> Information supplied
■ ■ ■
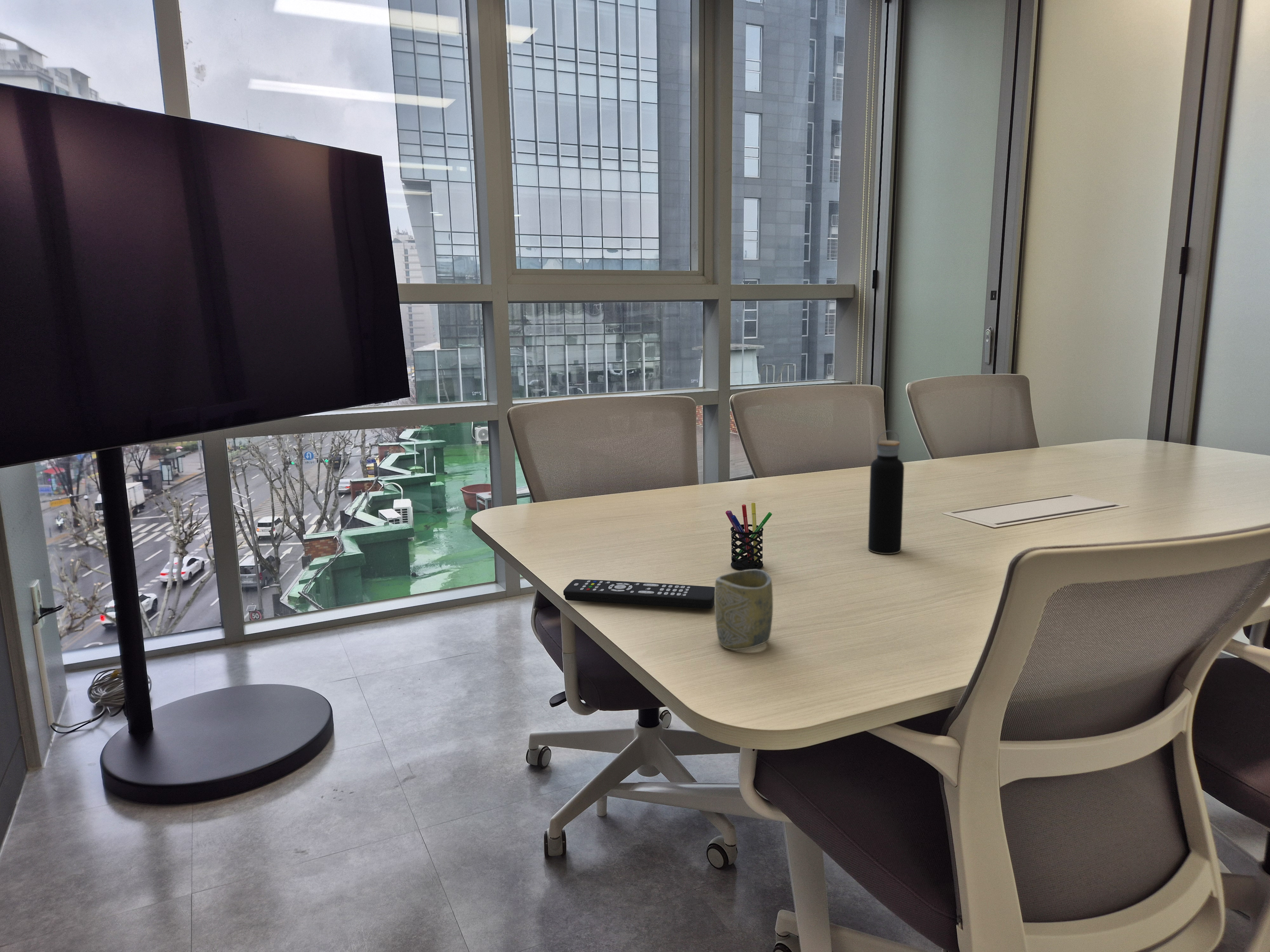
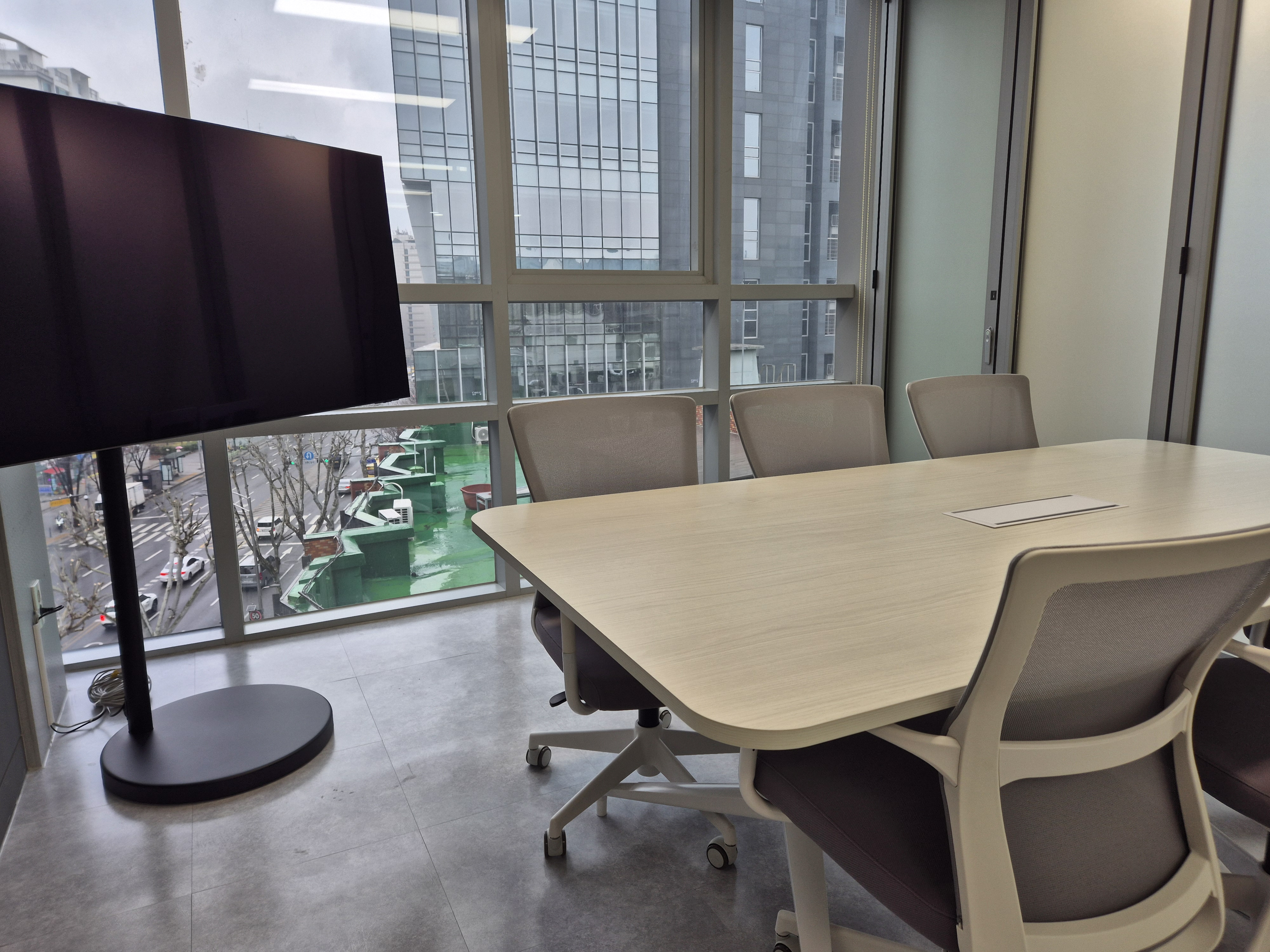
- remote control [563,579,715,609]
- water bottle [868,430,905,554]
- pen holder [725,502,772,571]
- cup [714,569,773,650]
■ ■ ■
> Your goal
Repeat every line above precisely; pictures do not belong in the copy.

> Result of the task
- remote control [563,579,715,609]
- water bottle [868,430,905,554]
- pen holder [725,502,772,571]
- cup [714,569,773,650]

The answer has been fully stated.